• [EXERCISE INSTRUCTIONS] Here are the records. Write out exactly the lines between the one holding "thumb ip: (219, 199)" and the one holding "thumb tip: (304, 184)", inclusive.

• [GIVEN ENTRIES]
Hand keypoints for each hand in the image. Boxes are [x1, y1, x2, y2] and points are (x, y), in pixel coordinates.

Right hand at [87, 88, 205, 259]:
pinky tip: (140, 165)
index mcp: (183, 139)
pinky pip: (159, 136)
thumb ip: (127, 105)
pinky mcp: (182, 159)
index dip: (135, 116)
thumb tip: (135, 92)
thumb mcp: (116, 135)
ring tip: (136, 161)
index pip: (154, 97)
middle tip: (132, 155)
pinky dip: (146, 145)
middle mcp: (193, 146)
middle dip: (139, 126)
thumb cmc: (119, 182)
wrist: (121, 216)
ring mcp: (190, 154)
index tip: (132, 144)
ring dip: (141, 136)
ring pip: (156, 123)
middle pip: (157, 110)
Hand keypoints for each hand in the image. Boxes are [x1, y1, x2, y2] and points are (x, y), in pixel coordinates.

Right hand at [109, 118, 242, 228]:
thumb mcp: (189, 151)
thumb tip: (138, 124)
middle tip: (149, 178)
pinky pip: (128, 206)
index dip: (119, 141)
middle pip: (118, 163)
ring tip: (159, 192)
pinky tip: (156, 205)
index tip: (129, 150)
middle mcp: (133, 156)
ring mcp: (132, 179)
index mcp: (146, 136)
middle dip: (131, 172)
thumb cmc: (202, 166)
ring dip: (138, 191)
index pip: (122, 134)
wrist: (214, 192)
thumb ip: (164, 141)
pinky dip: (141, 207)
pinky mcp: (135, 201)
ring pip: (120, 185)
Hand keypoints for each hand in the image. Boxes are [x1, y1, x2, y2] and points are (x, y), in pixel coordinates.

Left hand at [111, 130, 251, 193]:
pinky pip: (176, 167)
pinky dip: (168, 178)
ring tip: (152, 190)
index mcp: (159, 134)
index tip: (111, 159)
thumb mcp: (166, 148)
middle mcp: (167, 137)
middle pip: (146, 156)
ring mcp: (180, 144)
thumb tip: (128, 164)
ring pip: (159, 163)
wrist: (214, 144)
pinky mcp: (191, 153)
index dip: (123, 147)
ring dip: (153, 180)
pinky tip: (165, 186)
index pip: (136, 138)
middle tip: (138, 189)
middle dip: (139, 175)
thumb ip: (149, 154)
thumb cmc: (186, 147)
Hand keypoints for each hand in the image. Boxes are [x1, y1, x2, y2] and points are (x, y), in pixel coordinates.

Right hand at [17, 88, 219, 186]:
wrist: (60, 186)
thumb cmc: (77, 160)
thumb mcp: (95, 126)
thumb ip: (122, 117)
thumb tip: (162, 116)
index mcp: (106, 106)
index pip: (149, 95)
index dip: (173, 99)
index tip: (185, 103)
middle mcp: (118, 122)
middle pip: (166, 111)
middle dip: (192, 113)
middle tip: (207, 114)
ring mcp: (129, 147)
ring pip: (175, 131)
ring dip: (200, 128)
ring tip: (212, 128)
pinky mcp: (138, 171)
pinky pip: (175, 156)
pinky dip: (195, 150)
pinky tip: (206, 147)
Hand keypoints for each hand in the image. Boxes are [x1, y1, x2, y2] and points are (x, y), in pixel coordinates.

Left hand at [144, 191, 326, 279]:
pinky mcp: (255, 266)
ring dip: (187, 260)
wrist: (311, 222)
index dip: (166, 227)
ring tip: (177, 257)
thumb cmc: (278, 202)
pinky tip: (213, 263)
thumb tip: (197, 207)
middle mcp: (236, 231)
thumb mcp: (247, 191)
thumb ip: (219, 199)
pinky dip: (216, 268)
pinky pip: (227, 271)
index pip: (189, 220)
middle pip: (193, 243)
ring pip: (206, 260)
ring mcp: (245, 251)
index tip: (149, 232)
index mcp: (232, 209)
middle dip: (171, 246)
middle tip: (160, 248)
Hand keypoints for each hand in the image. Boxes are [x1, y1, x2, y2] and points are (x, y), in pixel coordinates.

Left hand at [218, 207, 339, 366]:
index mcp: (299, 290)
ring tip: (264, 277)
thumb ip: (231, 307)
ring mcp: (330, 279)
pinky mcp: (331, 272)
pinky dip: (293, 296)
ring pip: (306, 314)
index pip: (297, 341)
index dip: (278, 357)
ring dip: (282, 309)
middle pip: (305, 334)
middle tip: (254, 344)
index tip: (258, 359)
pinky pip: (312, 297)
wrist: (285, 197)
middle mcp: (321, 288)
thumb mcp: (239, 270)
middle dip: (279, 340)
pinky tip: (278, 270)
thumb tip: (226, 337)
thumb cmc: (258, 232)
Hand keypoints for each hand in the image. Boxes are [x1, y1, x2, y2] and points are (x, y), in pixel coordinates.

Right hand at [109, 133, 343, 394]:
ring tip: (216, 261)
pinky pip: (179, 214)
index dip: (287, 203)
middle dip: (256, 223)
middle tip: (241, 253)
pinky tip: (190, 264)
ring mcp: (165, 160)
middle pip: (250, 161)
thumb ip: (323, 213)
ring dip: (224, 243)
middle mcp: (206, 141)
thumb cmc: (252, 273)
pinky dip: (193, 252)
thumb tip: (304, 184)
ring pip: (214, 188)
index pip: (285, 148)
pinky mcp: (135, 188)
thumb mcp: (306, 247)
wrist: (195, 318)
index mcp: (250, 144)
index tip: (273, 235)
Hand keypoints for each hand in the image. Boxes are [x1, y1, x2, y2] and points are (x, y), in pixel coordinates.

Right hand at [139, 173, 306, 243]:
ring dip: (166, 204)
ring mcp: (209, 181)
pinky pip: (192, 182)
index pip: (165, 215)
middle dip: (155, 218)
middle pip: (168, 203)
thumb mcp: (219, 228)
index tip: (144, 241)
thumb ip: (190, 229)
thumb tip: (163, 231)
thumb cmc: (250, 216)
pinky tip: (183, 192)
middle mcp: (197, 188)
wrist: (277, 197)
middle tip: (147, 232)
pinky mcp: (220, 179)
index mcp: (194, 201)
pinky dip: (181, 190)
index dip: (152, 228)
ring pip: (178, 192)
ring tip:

• [ANSWER SPACE]
thumb ip: (219, 199)
pinky dip: (216, 268)
pinky pip: (227, 271)
index pip: (189, 220)
middle pip: (193, 243)
ring pip: (206, 260)
ring mcp: (245, 251)
index tip: (149, 232)
index mcp: (232, 209)
middle dip: (171, 246)
middle tip: (160, 248)
Hand keypoints for each hand in the image. Boxes are [x1, y1, x2, y2] and points are (x, y), in pixel coordinates.

Left hand at [218, 207, 339, 366]:
index mcp: (299, 290)
ring tip: (264, 277)
thumb ip: (231, 307)
ring mcp: (330, 279)
pinky mcp: (331, 272)
pinky dip: (293, 296)
ring pip: (306, 314)
index pip: (297, 341)
index dip: (278, 357)
ring dip: (282, 309)
middle pip: (305, 334)
middle tip: (254, 344)
index tip: (258, 359)
pinky pip: (312, 297)
wrist: (285, 197)
middle mcp: (321, 288)
thumb mcp: (239, 270)
middle dip: (279, 340)
pinky tip: (278, 270)
thumb tip: (226, 337)
thumb cmc: (258, 232)
Hand keypoints for each hand in the image. Boxes are [x1, y1, x2, y2] and points are (x, y), in pixel coordinates.

Right hand at [109, 133, 343, 394]:
ring tip: (216, 261)
pinky pip: (179, 214)
index dip: (287, 203)
middle dip: (256, 223)
middle tip: (241, 253)
pinky tip: (190, 264)
ring mcp: (165, 160)
middle pip: (250, 161)
thumb ip: (323, 213)
ring dip: (224, 243)
middle mcp: (206, 141)
thumb cmc: (252, 273)
pinky dip: (193, 252)
thumb tip: (304, 184)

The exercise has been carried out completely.